How much can a person influence another's person's actions?
Following what is known as the Pygmalion effect in psychology, more than you can even imagine!
Let me explain to you the experiment that took place in 1966. Rosenthal and Jacobson went to a school and gave the students intelligence tests. But here's the catch, those were not real tests at all, but everyone thought they were, students and teachers.
Sometime after, they came back with the "results," that weren't real and simply invented randomly, and told some teachers that their students scored high punctuations in the test, and therefore, were what it was known as "gifted".
The student's who had been classified as "gifted" bettered their school performance. But there's one more thing, none of the students received any feedback from the intelligence test they did.
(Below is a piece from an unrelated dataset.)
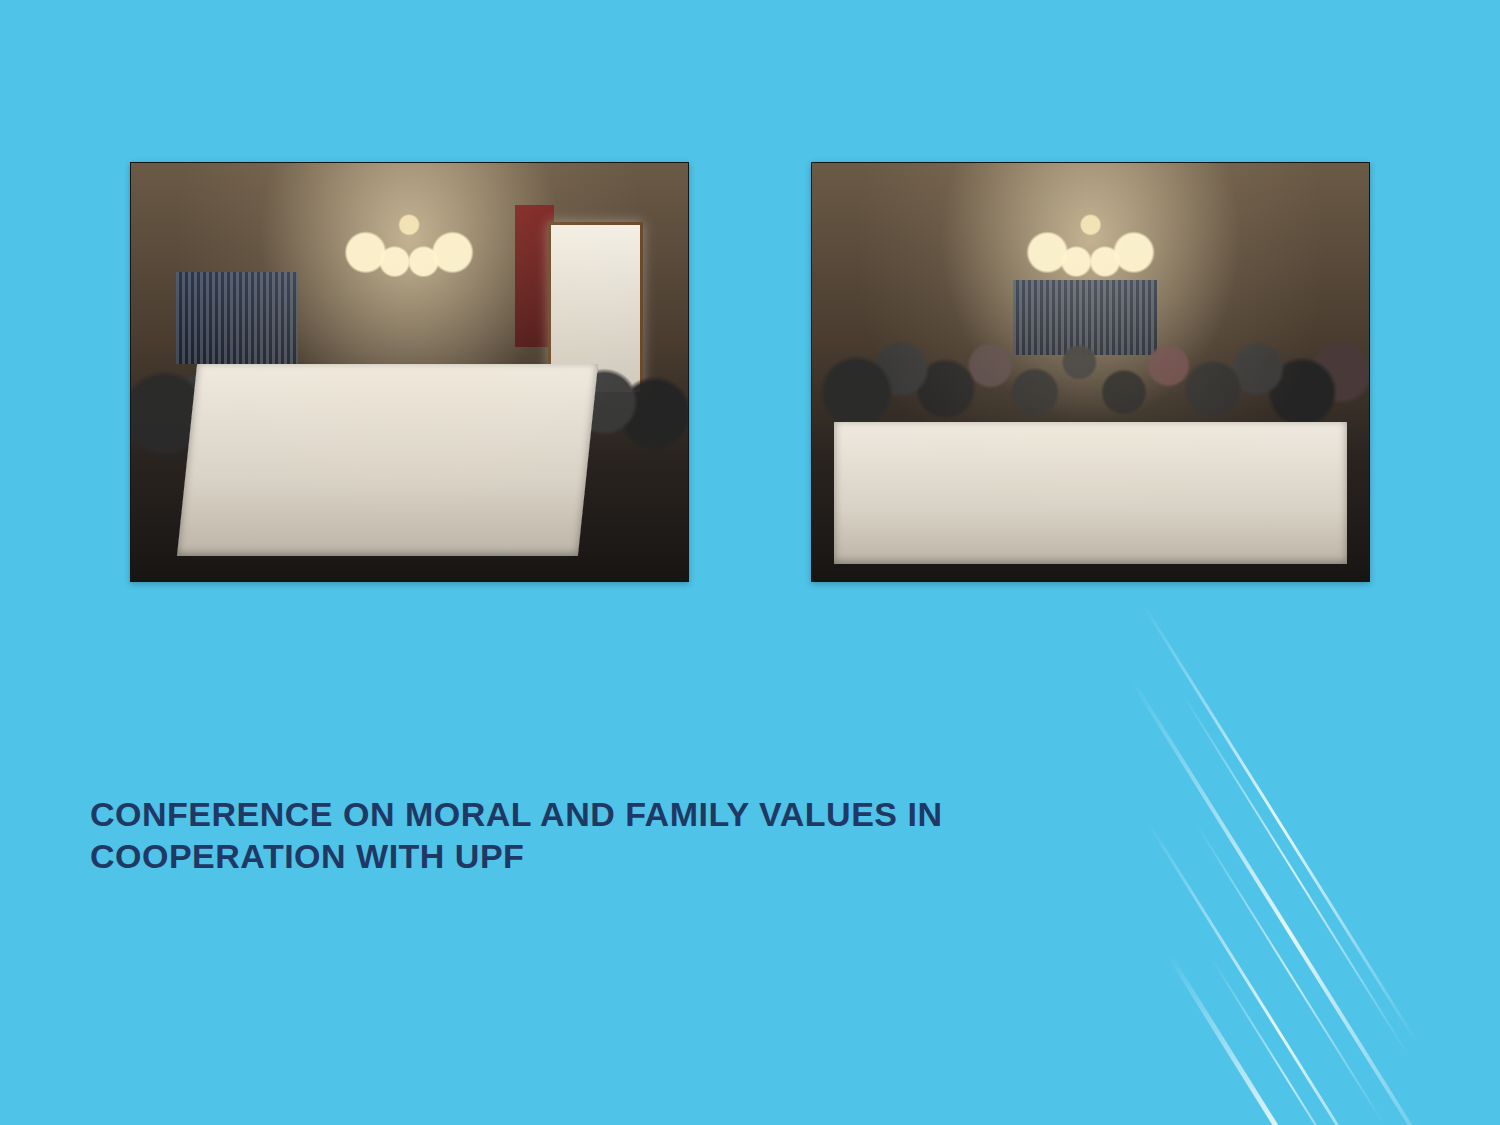Conference on moral and family values in cooperation with UPF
It was the attitude of the teachers that changed, and it was that what changed how the student performed. How? Easy. If you treat someone like an intelligent person, they'll end up falling there and performing better. It is possible that teachers started to have hope in the students and changed their ways of teaching, helped the students more because they thought they were treating really intelligent people. And that eventually led to the students performing better, because they were being taught better.
BECAUSE THE TEACHER'S EXPECTATION'S OF THE STUDENT'S CHANGED.
The teacher's expected a lot more of these students, as they were supposedly more intelligent, and long story short, people's expectations can, will, and do change how we act!